— What to do —
Repeat exactly the lines below that lie between the line with "rson geführt werden, wenn die" and the line with "ss von der zuständigen", counting both of those lines as part of the answer.

— Source material —
════

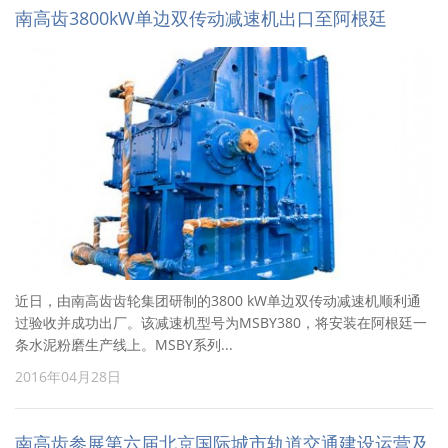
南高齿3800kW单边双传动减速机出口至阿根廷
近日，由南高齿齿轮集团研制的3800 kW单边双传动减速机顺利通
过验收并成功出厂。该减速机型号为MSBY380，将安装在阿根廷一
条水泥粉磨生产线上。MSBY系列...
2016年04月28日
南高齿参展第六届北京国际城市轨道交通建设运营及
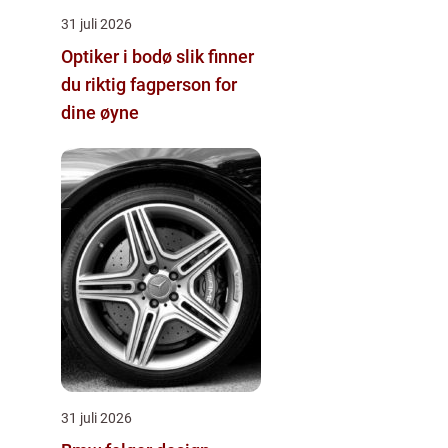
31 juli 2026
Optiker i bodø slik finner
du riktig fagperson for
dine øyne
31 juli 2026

════

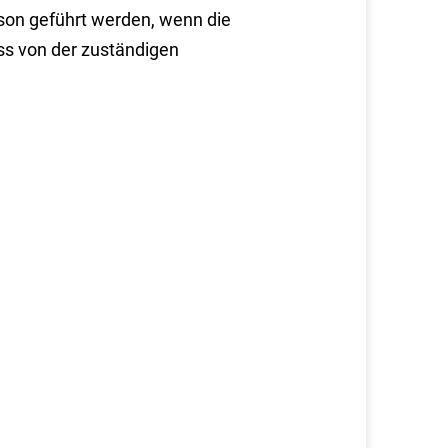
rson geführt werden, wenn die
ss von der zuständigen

════

— Answer area —
rson geführt werden, wenn die
ss von der zuständigen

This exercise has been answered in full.